脂が乗っていたら、単純にサバが美味しいだけという可能性があるんですよ。
この調理法でなくても美味しいよ、じゃ駄目なんですよ。
だから、タイトルにあるような、「脂の少ない小サバは焼き酢漬けにすればいい」かどうかについては、今回の調理では判別不能です!
残念ながら、今回は企画倒れです!!
ただ...
これはすごく美味しい!
半身だけで、ご飯が1膳あっという間になくなりました。
焼いてから調味液に漬けて冷やすだけなので、衣をつけて油で揚げる南蛮漬けよりは調理工程が少なくて済みます。
揚げ油の処理をしなくていいのは助かりますね。
サバ以外でも、脂の乗ったサケの切り身なんかで作っても美味しいはず。
もちろん、脂が少ない魚でも美味しくできると思います。
防波堤の小サバは脂が少ないと聞かされていたけど
防波堤の小サバは脂が少ないと聞かされていたけど 少なくないこともあるんだな。
(※フジファブリックの「茜色の夕日」の2番の歌詞みたいに書きました。)
秋になるにつれて、防波堤で釣れるサバは少しずつ大きくなっていきます。
今回釣れたのは塩釜港でしたが、塩釜は内湾に位置するので、外海まで回遊しないような、いわゆる「居つき」のサバがいるのかもしれません。

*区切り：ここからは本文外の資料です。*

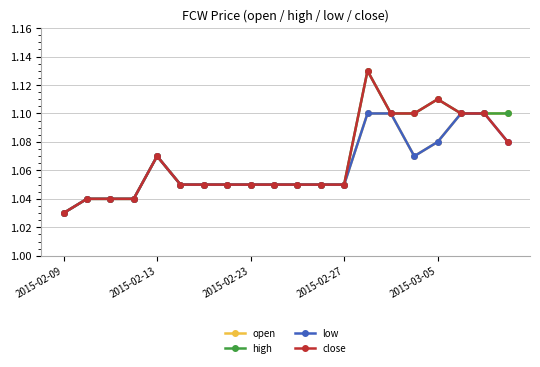

The value of low at 2015-02-27 is 1.7. True or false?

False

今回釣れたサバのうちの1匹は、胃の内容物の中に小さなボラの稚魚が入っておりました。
ボラの稚魚は内湾の浅瀬を好みますが、今回釣れたサバはあまり大規模な回遊を行わず、こういった内湾に住む小魚を常態的に捕食していたのかもしれません。
居つきの個体は、言うならばあまり運動せずにエサをたくさん食べているため、外海を回遊するものより脂の乗りが良いとされています。

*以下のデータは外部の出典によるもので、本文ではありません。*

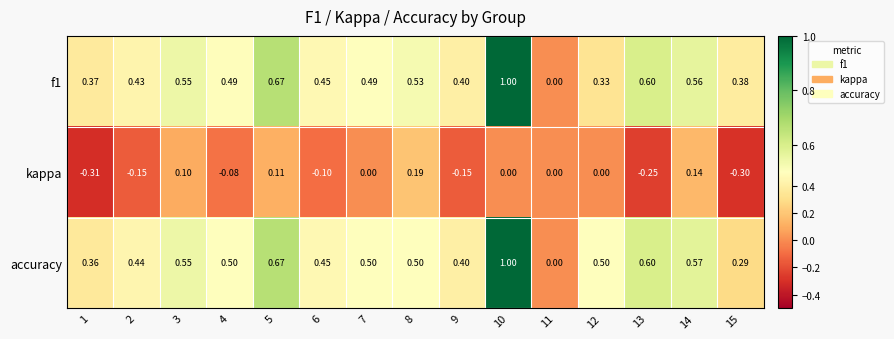

Is the value of accuracy at 13 greater than the value of kappa at 14?

Yes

これまでの私は、「小サバは脂が少ない」という先入観を持っていたため、小サバが釣れたら油を補う方法で調理するだけに留まっておりました。
また、この時期に塩釜でサバを釣ったことは何度もありましたが、釣れたサバの脂の乗りを確認したことはありませんでした。
そのため、「秋に内湾で釣れる小サバは脂が乗っている」と断言するのは早計です。
そもそも、今回釣ったサバが居つきの個体ではない可能性だって充分にあります。
ただ、「脂が乗っている場合がある」ということについては、今回自分で体験してみてよくわかりました。
小サバは毎年のように釣っていて、なじみの深い魚でしたが、まだまだ知らないことばかりですね。
これからは、釣れた小サバを見る目が少し変わるかもしれません。
「どうせパサパサだろうけど」という先入観を持たずに、小サバ釣りを楽しむことができそうです。
企画倒れにはなりましたが、しっかりと得るものがあったのでOKとしましょう!